WHAT THE TASK REQUIRES: Only lines containing "features" are wanted from the data below. Copy those lines.

☆ ☆ ☆ ☆ ☆ ☆ ☆

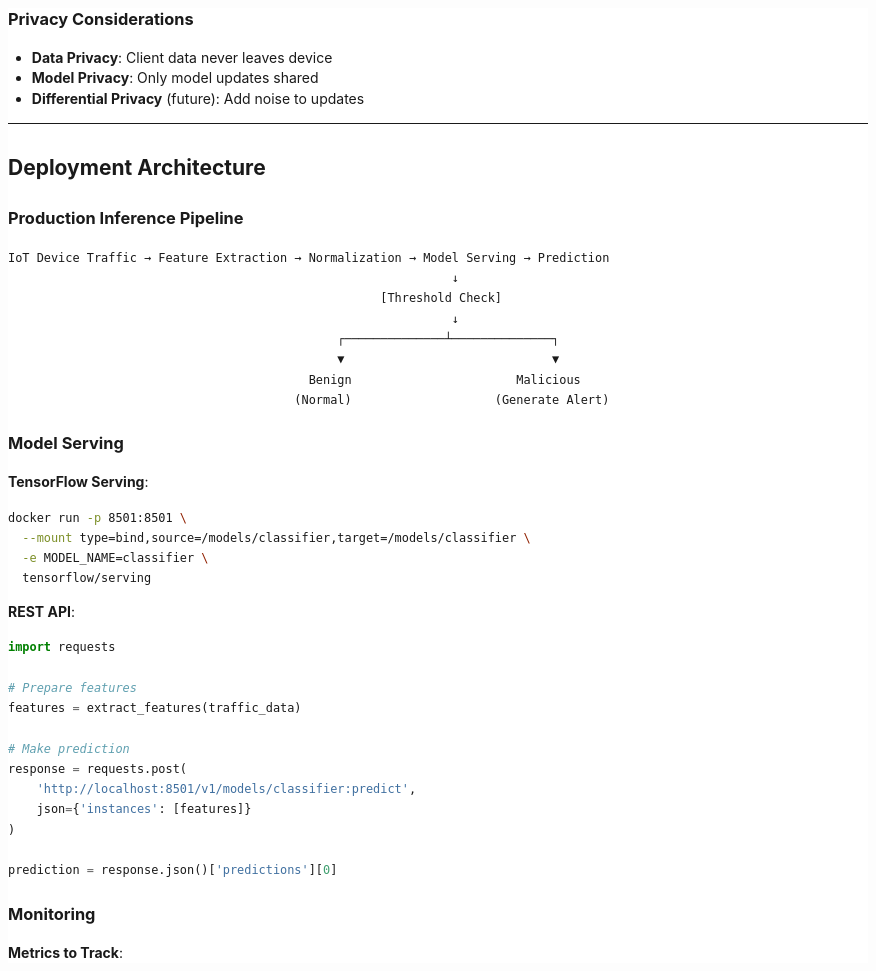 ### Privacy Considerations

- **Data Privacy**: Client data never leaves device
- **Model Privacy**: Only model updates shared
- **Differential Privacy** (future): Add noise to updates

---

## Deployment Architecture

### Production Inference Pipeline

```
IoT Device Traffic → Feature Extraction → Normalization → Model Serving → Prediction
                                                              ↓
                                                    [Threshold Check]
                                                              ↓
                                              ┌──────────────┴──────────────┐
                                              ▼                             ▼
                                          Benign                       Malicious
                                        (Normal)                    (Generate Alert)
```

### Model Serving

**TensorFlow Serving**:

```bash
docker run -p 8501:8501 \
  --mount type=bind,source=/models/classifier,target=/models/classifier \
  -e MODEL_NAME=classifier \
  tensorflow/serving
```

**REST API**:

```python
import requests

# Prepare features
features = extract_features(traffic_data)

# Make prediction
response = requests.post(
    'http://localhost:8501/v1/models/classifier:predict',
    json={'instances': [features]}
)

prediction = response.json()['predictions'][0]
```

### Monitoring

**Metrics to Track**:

☆ ☆ ☆ ☆ ☆ ☆ ☆

SOLUTION FOR THIS TASK:
# Prepare features
features = extract_features(traffic_data)
    json={'instances': [features]}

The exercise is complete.